Does it bother you that such a strategic process is being run with stone-age technology? It should. The bad news: You are missing significant value and risk being overtaken by your competitors. The good news: Misery loves company. According to Ventana Research, 49% of companies are still in using archaic (Excel or home-grown solutions) methods to automate sales forecasting.

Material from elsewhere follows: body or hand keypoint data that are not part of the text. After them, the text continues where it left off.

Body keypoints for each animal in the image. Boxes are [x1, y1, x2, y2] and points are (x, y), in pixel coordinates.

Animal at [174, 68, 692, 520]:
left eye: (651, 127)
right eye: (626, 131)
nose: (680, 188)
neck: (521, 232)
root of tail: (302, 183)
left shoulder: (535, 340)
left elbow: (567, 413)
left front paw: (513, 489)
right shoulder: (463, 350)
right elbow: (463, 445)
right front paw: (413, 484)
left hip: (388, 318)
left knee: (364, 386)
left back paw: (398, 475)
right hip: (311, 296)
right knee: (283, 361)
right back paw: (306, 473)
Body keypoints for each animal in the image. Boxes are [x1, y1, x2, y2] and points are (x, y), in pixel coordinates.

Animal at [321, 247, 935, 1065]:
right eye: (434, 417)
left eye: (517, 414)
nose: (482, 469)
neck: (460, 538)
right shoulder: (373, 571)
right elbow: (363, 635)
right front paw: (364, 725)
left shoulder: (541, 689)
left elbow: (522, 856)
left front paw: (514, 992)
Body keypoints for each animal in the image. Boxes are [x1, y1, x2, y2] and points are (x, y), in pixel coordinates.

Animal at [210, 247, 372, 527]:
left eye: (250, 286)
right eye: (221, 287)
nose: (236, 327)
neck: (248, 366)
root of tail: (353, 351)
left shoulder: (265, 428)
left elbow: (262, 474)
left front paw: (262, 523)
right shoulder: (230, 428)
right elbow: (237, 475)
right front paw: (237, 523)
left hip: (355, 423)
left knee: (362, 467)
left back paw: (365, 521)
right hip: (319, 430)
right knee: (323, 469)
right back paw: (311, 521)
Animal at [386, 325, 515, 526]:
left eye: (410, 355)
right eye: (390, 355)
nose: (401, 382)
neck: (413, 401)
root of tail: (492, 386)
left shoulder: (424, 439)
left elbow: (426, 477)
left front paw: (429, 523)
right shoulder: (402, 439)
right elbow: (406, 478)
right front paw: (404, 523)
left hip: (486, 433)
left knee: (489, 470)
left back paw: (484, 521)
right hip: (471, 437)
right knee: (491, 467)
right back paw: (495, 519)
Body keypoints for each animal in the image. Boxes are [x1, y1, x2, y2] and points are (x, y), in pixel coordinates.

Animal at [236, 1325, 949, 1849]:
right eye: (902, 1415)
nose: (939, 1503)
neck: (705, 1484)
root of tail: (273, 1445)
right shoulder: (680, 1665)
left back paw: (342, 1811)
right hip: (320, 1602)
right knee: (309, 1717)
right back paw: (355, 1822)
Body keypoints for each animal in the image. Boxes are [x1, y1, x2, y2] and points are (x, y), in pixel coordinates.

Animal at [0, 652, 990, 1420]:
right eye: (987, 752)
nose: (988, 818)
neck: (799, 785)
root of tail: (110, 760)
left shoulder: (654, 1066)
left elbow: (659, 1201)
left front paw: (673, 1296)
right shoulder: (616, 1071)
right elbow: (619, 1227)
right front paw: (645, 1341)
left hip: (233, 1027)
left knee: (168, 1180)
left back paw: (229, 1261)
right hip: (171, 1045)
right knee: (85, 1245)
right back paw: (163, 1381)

So, how do you explain to the now strategic VP of Sales why your company should move off spreadsheets or some other home-grown solution and give you weekends with your family?

Spreadsheets:

  1. Spreadsheet hell. When is the last time you were in a forecast meeting and you spend more time arguing who had the latest version of the “final final plan.” One of our customers actually had NINE different versions of the Annual Operating Forecast. The CEO and CFO had different versions!
  2. Lack of accountability. If everything is in spreadsheets, it is virtually impossible to measure forecast accuracy or hold sales reps accountable to their forecast. They can always argue “you had the wrong version—here is the correct one—and my forecast was correct!”
  3. Garbage in = Garbage out. Many companies use JIT or Lean Concepts for SCM and Demand Planning Applications, yet they use spreadsheets for forecasting. It seems crazy that the back-end of the cash-to-cash process is highly automated like a finely tuned machine, but the front-end is being run by an archaic process using spreadsheets. If you expect to get a great production plan based on your wonderful SCM and Demand planning application, you are mistaken; those applications take Sales Forecasts as a primary input. If the Sales Forecast is no good, then the Demand Plan will no good.

Home-grown

  1. Hit by a Bus Syndrome. One of our customers had a wonderful home-grown forecasting solution. One smart IT person built and maintained it. He went on a two week vacation, the system broke down and the company was literally crippled. Should your company run a strategic business process with a single point of failure?
  2. It’s in the IT Queue. When is the last time you re-aligned your territories? Or re-arranged your product hierarchy? Can your IT group keep up with your business changes? Typically, not. That means you get in the IT Queue and wait for your home-grown solution to catch up to changing business models. Sales Forecasting (and the VP of Sales) can’t wait for the IT queue.

Sales and marketing differentiated businesses make crucial decisions based on the sales forecast; they need to grow up from spreadsheets or they will lose to competition who prices more competitively and has faster product availability. How do best-in-class companies price competitively and have faster product availability? They are best-in-class forecasters and they don’t use spreadsheets.